Last gasp or graceful exit?
Timequake is the last novel Kurt Vonnegut will ever write, at least according to his prologue, and it is not what readers will expect from the old master-of-the-unexpected. Because Timequake really isn't a novel at all, at least in the conventional sense. What sounds like a plot is merely a framework on which Vonnegut--who is one of the main characters of the book--hangs a lot of little vignettes about his life.
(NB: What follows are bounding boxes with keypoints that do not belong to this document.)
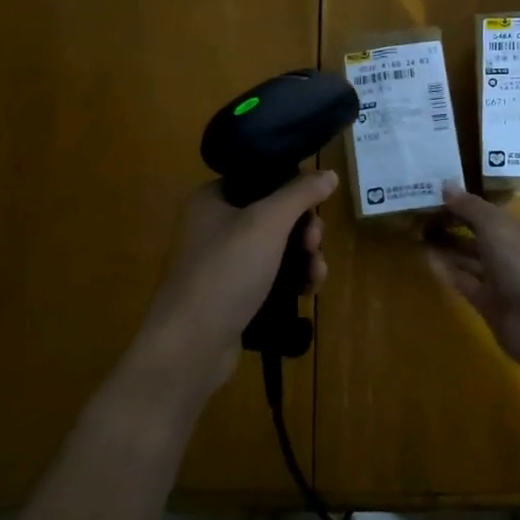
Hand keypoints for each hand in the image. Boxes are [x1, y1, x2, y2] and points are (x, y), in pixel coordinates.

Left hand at [132, 172, 338, 403]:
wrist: (190, 346)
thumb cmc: (226, 272)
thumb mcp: (267, 223)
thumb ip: (300, 194)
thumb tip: (329, 173)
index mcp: (212, 199)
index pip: (261, 180)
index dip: (293, 190)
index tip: (316, 207)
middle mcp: (214, 226)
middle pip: (274, 215)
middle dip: (304, 230)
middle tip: (314, 244)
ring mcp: (223, 263)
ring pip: (277, 248)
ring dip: (305, 257)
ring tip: (316, 275)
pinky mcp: (233, 295)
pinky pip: (271, 277)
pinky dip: (292, 280)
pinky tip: (308, 290)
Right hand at [424, 184, 519, 367]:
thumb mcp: (496, 225)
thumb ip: (470, 206)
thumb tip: (446, 185)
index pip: (494, 214)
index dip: (468, 205)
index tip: (439, 197)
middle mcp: (517, 253)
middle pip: (482, 236)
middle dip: (456, 226)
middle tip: (423, 216)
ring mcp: (504, 280)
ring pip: (472, 260)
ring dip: (448, 248)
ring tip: (418, 234)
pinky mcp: (490, 304)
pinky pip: (465, 282)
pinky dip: (447, 271)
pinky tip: (425, 258)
The other main character is Kilgore Trout, a person who appears in many of Vonnegut's books and who is the well-known alter ego of Vonnegut himself. So when Vonnegut is talking about Trout, he is also talking about Vonnegut. This makes Timequake something of a semi-fictional autobiography, although it definitely would not fall under that label either.
So where does that leave Timequake? That is something most readers will have to decide for themselves. The publisher suggests it's an entirely new literary form, which makes for good jacket copy but which may not be quite accurate. What Timequake most seems to be is a brilliant writer at the end of his career offering readers a few thoughts and insights on life.
There is a last hurrah with the writer's semi-famous, SF-writing alter ego,
who may not be in print but who can sure teach the world a thing or two. And there is the pretense that Vonnegut himself will still be alive in 2001 for a post-PTA clambake that allows him to bid adieu to Trout, and to imagine himself still alive in 2010. All of it is thoroughly readable and enjoyable, and in the end that should be enough for most readers. As Vonnegut himself might say, "Hokay?"